Son zamanlarda Gazze'de yaşanan olaylar, dünyanın dikkatini çekerken, 8 Mart Dünya Kadınlar Günü'nün anlamı daha da derinleşti. Bu özel gün, kadınların toplumsal ve ekonomik haklarına dikkat çekmek amacıyla kutlanırken, Gazze’de yaşanan 12 bin kadın ölümüne neden olan çatışmalar, bu yılki kutlamaların gölgesinde kaldı. Hamas, yaşanan bu trajediye karşı öfke dolu bir mesaj yayınlayarak, uluslararası topluma seslendi ve kadınların maruz kaldığı şiddetin kabul edilemez olduğunu vurguladı.
Gazze Şeridi, uzun bir süredir devam eden çatışmaların etkisiyle zor bir dönemden geçiyor. Yerel kaynaklara göre, son aylarda yaşanan çatışmalar sonucunda hayatını kaybeden kadın sayısı alarm verici boyutlara ulaştı. 12 bin kadın, sadece sivillerin hedef alındığı saldırılar sonucu hayatını kaybetti. Bu durum, kadınların savaşın en kırılgan kurbanları olduğunu bir kez daha gözler önüne seriyor. Eğitimden sağlığa, ekonomik fırsatlardan sosyal hayata kadar pek çok alanda zorluk yaşayan Gazze’deki kadınlar, erkek egemen bir toplumsal yapının yanı sıra savaşın yıkıcı etkileriyle de mücadele etmek zorundalar.
Hamas’ın 8 Mart mesajında da vurgulandığı gibi, uluslararası toplumun Gazze’deki kadınların durumuna duyarsız kalmaması gerekiyor. Savaş koşulları altında yaşam mücadelesi veren bu kadınlar, sadece insani yardım ve destek değil, aynı zamanda haklarının da korunmasını talep ediyorlar. Kadınlar, savaş ortamında bile hayatta kalabilmek ve onurlu bir yaşam sürebilmek için mücadele ediyor. Bu bağlamda, global kamuoyunun da Gazze’deki kadınların yaşadığı trajedilere dikkat çekmesi ve onları görmezden gelmemesi büyük bir önem taşıyor.
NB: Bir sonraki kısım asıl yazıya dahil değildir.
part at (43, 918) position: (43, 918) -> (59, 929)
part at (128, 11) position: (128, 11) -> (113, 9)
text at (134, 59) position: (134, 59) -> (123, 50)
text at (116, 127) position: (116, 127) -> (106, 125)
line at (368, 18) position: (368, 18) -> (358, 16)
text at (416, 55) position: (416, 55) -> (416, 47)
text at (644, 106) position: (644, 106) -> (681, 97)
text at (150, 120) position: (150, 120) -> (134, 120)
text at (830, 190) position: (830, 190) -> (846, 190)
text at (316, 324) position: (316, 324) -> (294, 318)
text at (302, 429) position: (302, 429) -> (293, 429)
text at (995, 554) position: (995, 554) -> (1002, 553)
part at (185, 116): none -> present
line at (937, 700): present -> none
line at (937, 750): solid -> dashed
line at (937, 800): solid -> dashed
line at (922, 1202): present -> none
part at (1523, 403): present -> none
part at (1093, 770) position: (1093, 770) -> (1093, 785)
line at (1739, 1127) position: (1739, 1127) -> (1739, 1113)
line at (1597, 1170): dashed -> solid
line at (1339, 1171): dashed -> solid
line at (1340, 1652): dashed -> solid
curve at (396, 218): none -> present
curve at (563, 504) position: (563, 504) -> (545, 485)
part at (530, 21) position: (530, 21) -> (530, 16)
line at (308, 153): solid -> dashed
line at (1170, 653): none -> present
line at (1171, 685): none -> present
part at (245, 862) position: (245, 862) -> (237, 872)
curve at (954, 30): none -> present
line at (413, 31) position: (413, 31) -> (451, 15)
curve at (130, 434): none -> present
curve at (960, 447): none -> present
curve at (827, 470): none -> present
Hamas, dünya genelindeki kadın hakları savunucularından, sivil toplum kuruluşlarının ve uluslararası insan hakları örgütlerinden Gazze'deki kadınların durumuna dikkat çekmelerini bekliyor. Bu noktada, uluslararası anlaşmaların ve sözleşmelerin, kadın haklarını koruma altına alması için etkin bir şekilde işletilmesi hayati bir gereklilik olarak öne çıkıyor.
Bu 8 Mart’ta, Gazze’deki kadınların sesi olunmalı; onların yaşadığı acılar, kayıplar ve mücadeleler unutulmamalı. Kadınların eşit yaşama hakkı ve onurlu bir yaşam sürme talepleri, sadece Gazze’deki kadınlar için değil, tüm dünyadaki kadınlar için bir mücadele alanı oluşturuyor. Kadınlar, savaşın ve şiddetin hedefi değil, barışın ve eşitliğin savunucuları olmalıdır.
Sonuç olarak, Gazze’deki kadınların yaşadığı trajedinin farkında olarak, bu 8 Mart’ta, kadınların haklarının korunması için mücadele etmeyi unutmayalım. Onların sesi olmak, yalnızca bir sorumluluk değil; aynı zamanda insanlık adına bir gereklilik. Gazze’deki kadınların ve tüm dünyanın geleceği için birlikte hareket etmek, toplumsal cinsiyet eşitliği adına atılacak en önemli adımlardan biri olacaktır.